Provided data ->

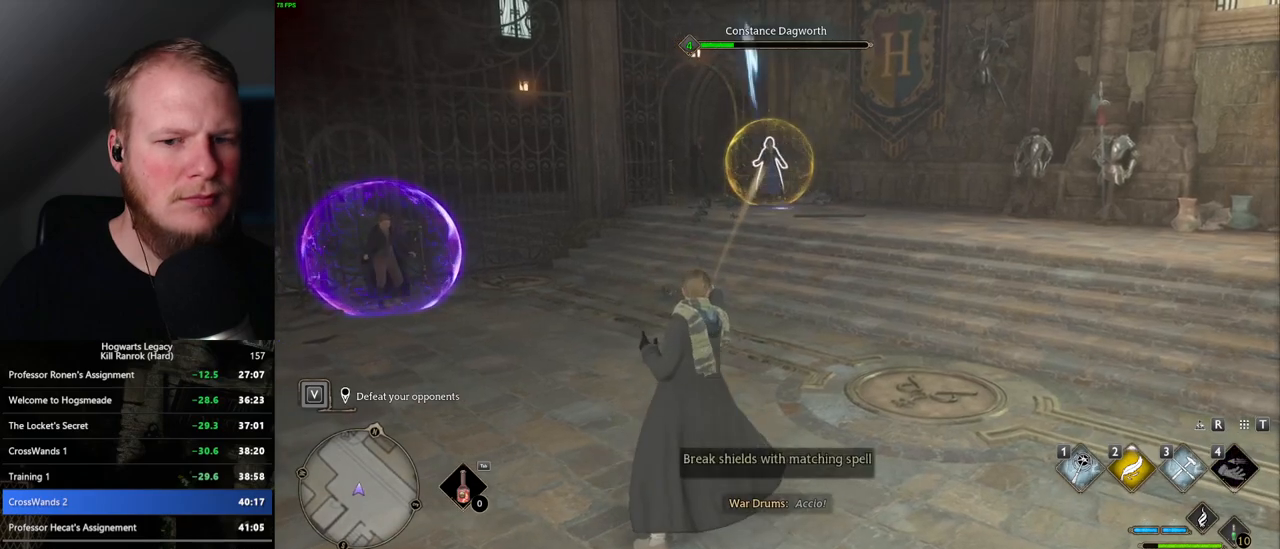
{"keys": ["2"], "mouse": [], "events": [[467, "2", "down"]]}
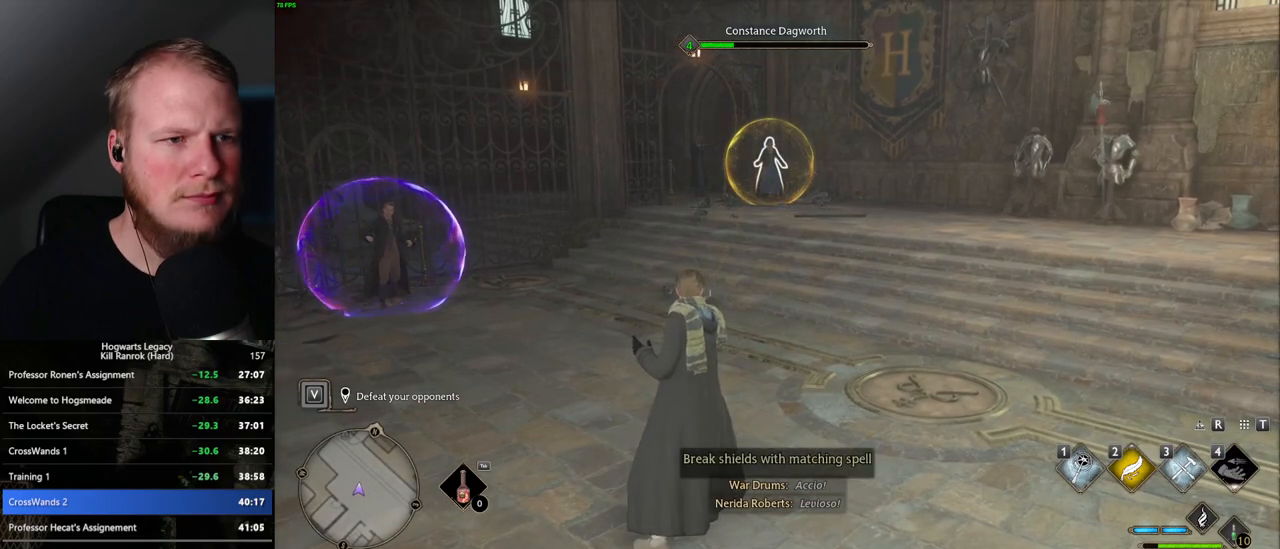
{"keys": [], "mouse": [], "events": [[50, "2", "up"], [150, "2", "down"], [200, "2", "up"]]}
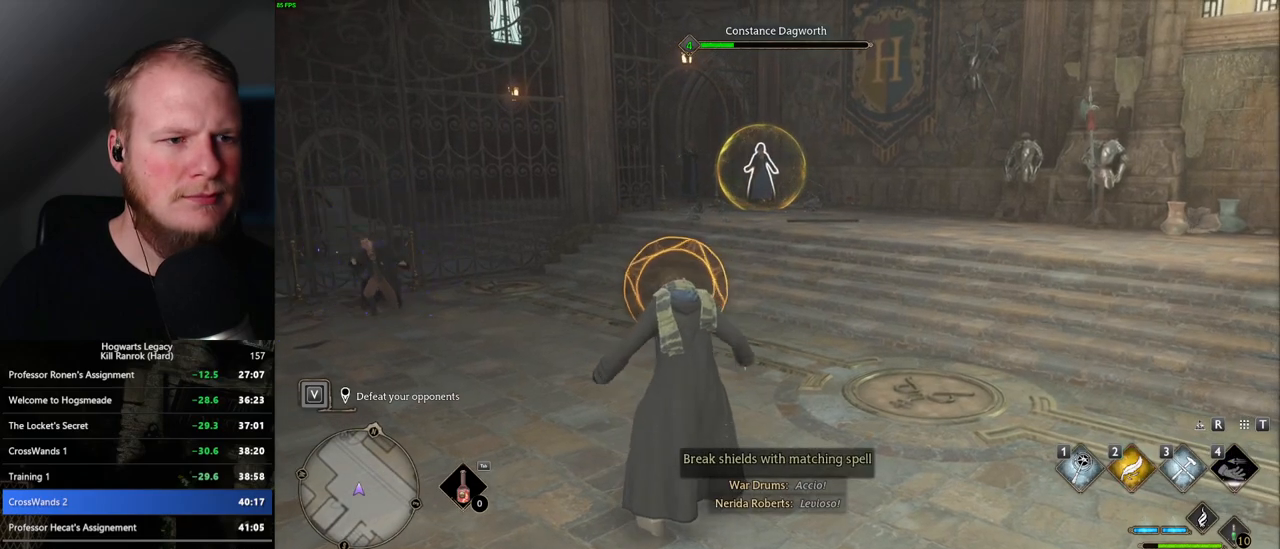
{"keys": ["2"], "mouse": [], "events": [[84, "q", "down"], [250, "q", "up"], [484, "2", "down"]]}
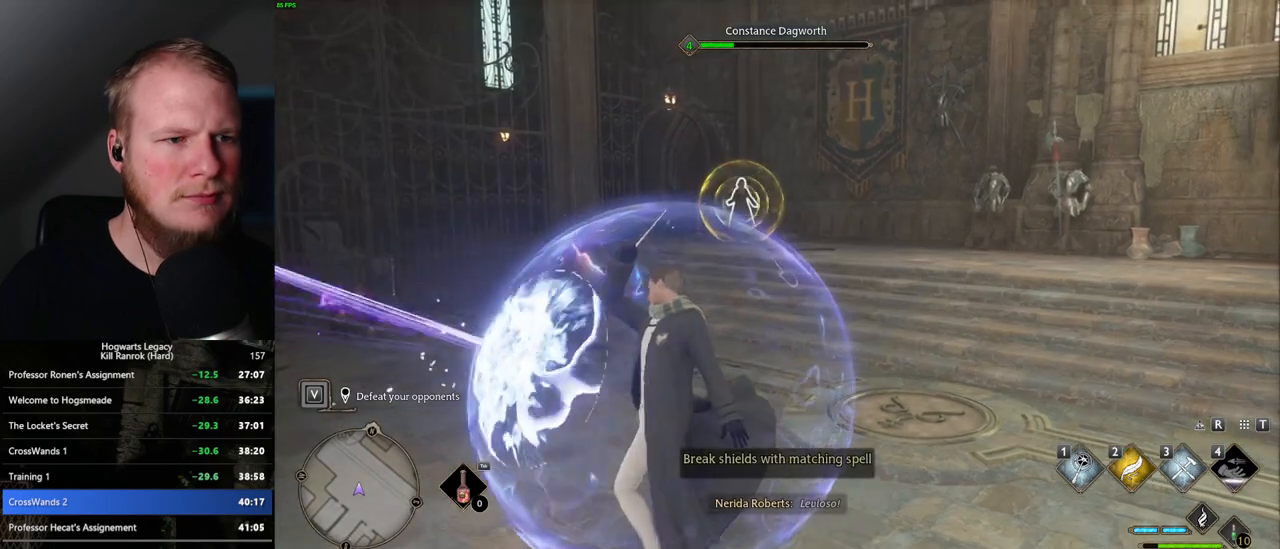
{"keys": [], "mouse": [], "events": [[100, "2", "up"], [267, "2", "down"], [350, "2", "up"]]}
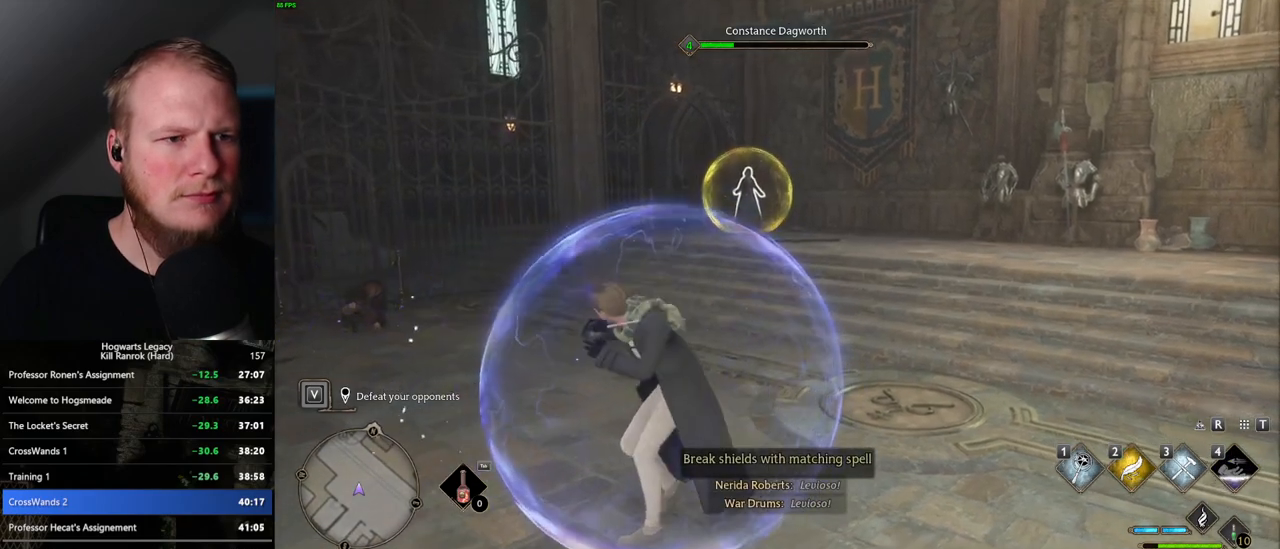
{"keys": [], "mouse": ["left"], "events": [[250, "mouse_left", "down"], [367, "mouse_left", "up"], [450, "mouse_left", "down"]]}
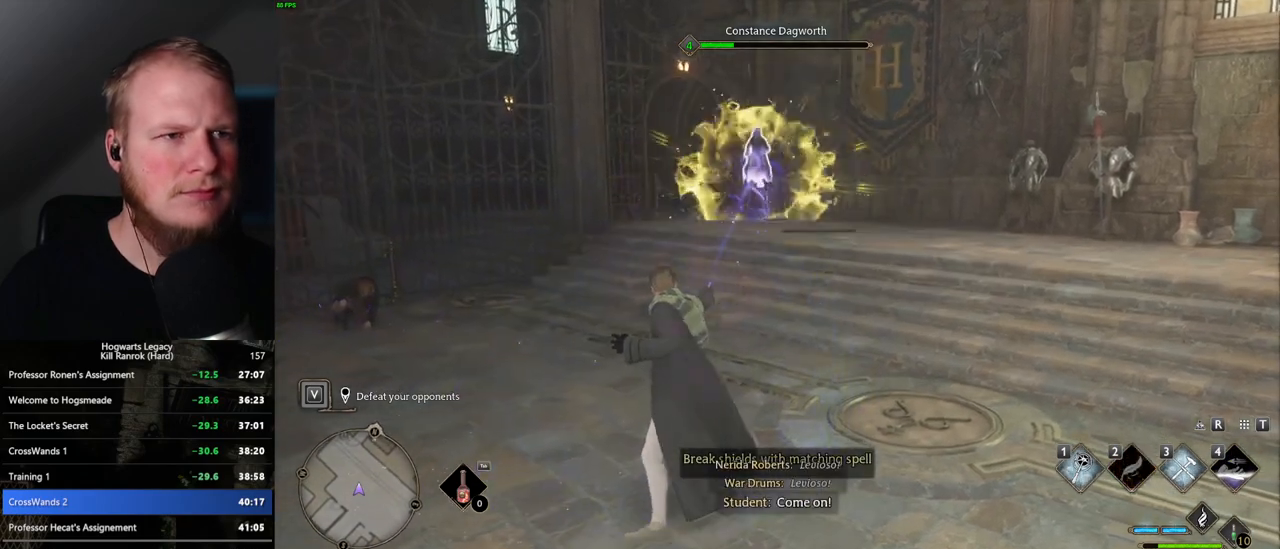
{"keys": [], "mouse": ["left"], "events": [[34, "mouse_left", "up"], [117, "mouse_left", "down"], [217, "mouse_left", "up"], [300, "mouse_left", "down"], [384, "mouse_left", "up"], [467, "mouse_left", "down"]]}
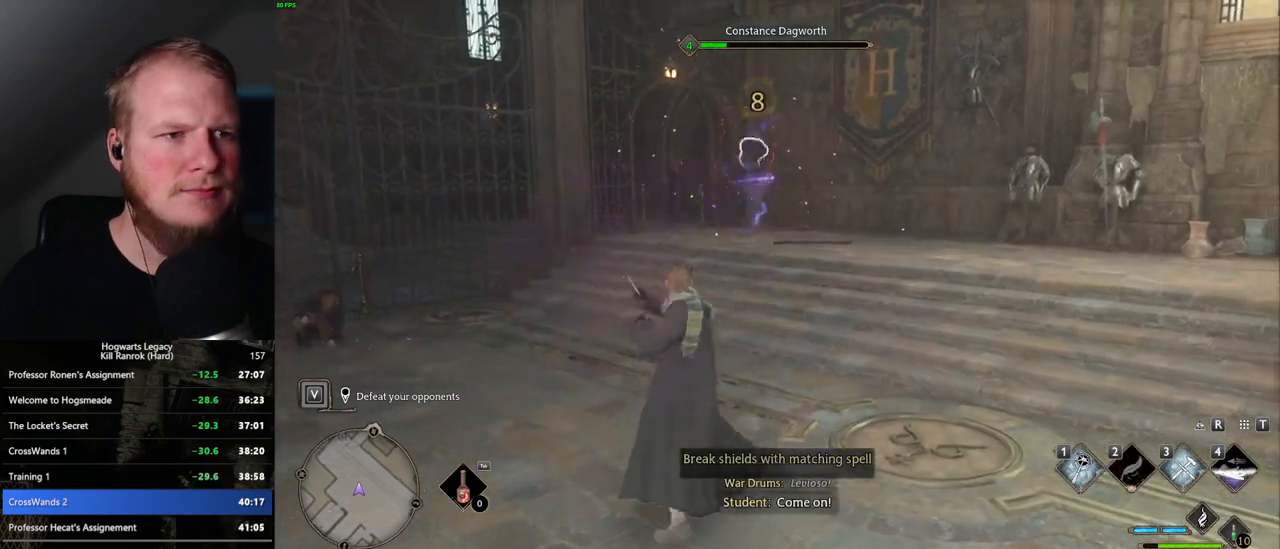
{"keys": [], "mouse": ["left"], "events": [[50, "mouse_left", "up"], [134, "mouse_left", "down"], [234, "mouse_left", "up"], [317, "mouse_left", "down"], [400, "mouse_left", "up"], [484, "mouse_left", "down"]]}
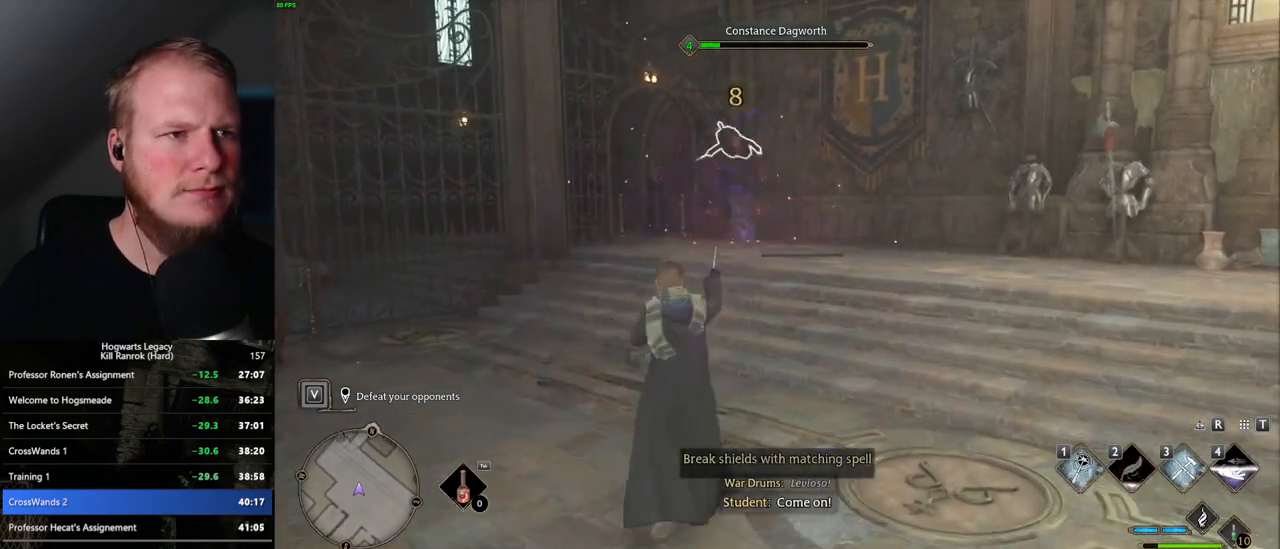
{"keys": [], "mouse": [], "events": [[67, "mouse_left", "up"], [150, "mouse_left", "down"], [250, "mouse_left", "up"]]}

Work order ->
An exact restatement of the entries above is needed; no picture may appear in it.

Solution ->
{"keys": ["2"], "mouse": [], "events": [[467, "2", "down"]]}
{"keys": [], "mouse": [], "events": [[50, "2", "up"], [150, "2", "down"], [200, "2", "up"]]}
{"keys": ["2"], "mouse": [], "events": [[84, "q", "down"], [250, "q", "up"], [484, "2", "down"]]}
{"keys": [], "mouse": [], "events": [[100, "2", "up"], [267, "2", "down"], [350, "2", "up"]]}
{"keys": [], "mouse": ["left"], "events": [[250, "mouse_left", "down"], [367, "mouse_left", "up"], [450, "mouse_left", "down"]]}
{"keys": [], "mouse": ["left"], "events": [[34, "mouse_left", "up"], [117, "mouse_left", "down"], [217, "mouse_left", "up"], [300, "mouse_left", "down"], [384, "mouse_left", "up"], [467, "mouse_left", "down"]]}
{"keys": [], "mouse": ["left"], "events": [[50, "mouse_left", "up"], [134, "mouse_left", "down"], [234, "mouse_left", "up"], [317, "mouse_left", "down"], [400, "mouse_left", "up"], [484, "mouse_left", "down"]]}
{"keys": [], "mouse": [], "events": [[67, "mouse_left", "up"], [150, "mouse_left", "down"], [250, "mouse_left", "up"]]}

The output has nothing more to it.